20 Dec GSA’s Lee Whiteing joins Festive Road to discuss ISO 31030 in 2022
GSA’s Commercial Director, Lee Whiteing, recently sat down with Nicola Lomas of Festive Road, a consultancy working to create better travel and meetings management, to answer important questions on travel risk management and ISO 31030 – the new risk management framework for travel managers.
We have summarised the conversation below. You can also watch the full interview here:
Is travel risk management becoming more talked about because there is now a standard behind it, or is it because there is more risk?
I think it is a bit of both. ISO 31030 has been developed over six or seven years – it has been a long time coming to fruition. It helps to bring together a lot of different strands, but the pandemic has given rise to another couple of additional risks, such as security at hotels. A lot of hospitality staff have left the industry during the pandemic. There are some corporates that are worried that hotels may be less secure now than they would have been beforehand.
How should travel managers approach ISO 31030?
It gives travel managers a framework to help make sure they are mitigating risks within their travel policy. Historically it is an area where corporates have struggled to gain commitment and investment from senior management. One big positive will be they have a document that they can take to senior management that will be taken seriously.

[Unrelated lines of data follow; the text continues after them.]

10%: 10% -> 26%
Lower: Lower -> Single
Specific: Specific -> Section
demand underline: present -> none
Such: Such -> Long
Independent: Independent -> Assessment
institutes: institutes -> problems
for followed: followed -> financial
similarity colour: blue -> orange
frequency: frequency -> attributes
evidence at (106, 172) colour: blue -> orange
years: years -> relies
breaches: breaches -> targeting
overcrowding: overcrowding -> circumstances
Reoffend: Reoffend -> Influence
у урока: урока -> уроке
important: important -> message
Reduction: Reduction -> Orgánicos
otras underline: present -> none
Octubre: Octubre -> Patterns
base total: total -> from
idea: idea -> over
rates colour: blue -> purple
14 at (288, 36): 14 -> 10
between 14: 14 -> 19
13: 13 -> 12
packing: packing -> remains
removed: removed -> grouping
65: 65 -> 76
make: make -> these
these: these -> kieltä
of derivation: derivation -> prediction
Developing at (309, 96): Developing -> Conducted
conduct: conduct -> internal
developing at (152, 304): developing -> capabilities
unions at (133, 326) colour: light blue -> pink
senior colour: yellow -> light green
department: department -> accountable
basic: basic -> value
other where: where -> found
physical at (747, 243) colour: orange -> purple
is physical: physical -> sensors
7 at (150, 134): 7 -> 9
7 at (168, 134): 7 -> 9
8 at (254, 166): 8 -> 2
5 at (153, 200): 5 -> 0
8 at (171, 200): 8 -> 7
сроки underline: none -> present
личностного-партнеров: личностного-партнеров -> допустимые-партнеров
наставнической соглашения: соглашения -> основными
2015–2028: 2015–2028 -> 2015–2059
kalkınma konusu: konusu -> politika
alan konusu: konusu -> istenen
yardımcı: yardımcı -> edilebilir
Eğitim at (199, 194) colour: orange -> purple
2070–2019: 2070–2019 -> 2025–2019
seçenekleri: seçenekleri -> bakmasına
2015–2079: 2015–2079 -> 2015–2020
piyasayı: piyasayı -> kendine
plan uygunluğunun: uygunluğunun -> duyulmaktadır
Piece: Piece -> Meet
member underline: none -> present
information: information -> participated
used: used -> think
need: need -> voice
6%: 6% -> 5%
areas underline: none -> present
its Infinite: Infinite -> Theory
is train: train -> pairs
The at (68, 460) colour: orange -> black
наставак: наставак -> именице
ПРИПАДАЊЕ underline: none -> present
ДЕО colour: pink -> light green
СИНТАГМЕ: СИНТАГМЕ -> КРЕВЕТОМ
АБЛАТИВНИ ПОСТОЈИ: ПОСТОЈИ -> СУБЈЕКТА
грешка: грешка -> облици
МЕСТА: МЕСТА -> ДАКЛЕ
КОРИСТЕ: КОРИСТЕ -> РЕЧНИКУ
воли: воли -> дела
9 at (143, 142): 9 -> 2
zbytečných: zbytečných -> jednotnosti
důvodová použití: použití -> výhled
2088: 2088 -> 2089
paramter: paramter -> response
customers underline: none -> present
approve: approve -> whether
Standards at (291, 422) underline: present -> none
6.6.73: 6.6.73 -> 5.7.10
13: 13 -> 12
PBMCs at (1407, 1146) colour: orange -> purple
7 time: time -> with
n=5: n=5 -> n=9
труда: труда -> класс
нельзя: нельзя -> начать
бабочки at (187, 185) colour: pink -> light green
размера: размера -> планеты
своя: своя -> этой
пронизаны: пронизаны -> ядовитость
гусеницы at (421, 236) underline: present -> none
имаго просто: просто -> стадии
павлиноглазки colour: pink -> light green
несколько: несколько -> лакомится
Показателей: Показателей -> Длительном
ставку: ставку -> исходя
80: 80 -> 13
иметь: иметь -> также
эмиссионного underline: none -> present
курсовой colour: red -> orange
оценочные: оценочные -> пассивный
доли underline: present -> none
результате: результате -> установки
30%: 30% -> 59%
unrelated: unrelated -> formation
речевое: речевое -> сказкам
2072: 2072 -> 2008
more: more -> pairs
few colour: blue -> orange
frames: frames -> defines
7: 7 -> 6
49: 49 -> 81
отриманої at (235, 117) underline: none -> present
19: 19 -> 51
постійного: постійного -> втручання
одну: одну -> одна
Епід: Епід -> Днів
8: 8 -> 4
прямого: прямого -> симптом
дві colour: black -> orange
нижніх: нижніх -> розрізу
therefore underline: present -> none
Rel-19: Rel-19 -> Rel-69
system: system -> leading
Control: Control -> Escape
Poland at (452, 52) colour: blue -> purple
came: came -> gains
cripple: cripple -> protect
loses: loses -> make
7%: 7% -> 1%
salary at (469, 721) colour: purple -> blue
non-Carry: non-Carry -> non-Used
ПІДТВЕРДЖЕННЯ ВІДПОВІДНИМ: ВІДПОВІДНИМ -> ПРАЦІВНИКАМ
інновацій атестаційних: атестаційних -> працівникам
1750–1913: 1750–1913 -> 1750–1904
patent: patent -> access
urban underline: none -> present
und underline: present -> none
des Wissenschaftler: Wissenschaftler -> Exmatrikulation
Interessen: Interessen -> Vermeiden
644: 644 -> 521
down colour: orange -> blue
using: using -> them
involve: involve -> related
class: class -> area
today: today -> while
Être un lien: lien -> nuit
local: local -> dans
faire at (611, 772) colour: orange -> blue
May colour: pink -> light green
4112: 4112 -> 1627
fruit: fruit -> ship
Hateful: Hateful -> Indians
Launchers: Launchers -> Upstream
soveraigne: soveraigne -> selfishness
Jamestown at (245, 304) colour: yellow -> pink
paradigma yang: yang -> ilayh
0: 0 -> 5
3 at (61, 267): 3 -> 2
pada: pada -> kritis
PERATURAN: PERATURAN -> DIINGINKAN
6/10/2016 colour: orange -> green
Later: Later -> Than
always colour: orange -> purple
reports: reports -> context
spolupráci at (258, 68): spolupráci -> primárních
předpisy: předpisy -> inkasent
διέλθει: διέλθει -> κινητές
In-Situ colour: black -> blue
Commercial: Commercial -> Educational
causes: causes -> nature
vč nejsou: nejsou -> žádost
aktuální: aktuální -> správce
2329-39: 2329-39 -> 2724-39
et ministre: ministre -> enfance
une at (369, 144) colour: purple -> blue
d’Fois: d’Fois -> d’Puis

What is the first step to becoming a required standard?
For the first year or two, standards tend to act as guidance and are therefore not certifiable. After that period, they will become certifiable. If an issue arises that is covered by the standard and corporates knew of its existence, that could potentially count against them in a court. However, if corporates can point to an incident and say, “we took all reasonable steps to ensure that your journey was safe and secure”, that is more likely to be considered favourably.
Does ISO 31030 help travel managers, suppliers and buyers, look at their program in a new way?
On average, corporate clients are talking about 2022 spend being roughly 50 percent of their 2019 spends, so corporate accommodation suppliers are going to be fighting for a much smaller pool of business. Suppliers can look at the standard and make sure they are complaint so they can come top of the selection list.
At travel manager or corporate level, they have a toolkit to make sure they have done everything they can to eradicate as much risk as reasonably possible from travel. It enables travel managers to go back to the business and get investment. It is far more formal now because there is a recognised standard attached to travel risk.
How complicated is ISO 31030?
A lot of it is common sense – things that we know we should do. The standard puts it in black and white. It says that a corporate is responsible for a traveller from the minute they leave their home until the minute they return to their home at the end of that trip – whether it is a day, a week or a month.
Even if your employees book something online themselves, if they are travelling on behalf of the business and the business is paying, the business still has that duty of care regardless of the route they have taken.
Could you explain the importance of accommodation in the new standard?
Accommodation is seen as one of the higher risk areas. When you travel by air you know you are going to be going through security checks. A lot of that does not happen when you go into a hotel, so it is regarded as a higher risk.
Hotel chains clearly do a lot of work around safety and security themselves. But what the standard crucially says is you can no longer rely on a hotel marking its own homework. It is no longer satisfactory for a hotel to tell you that it is safe and secure; the standard says you need to either evaluate that for yourself or find someone else to evaluate it on your behalf.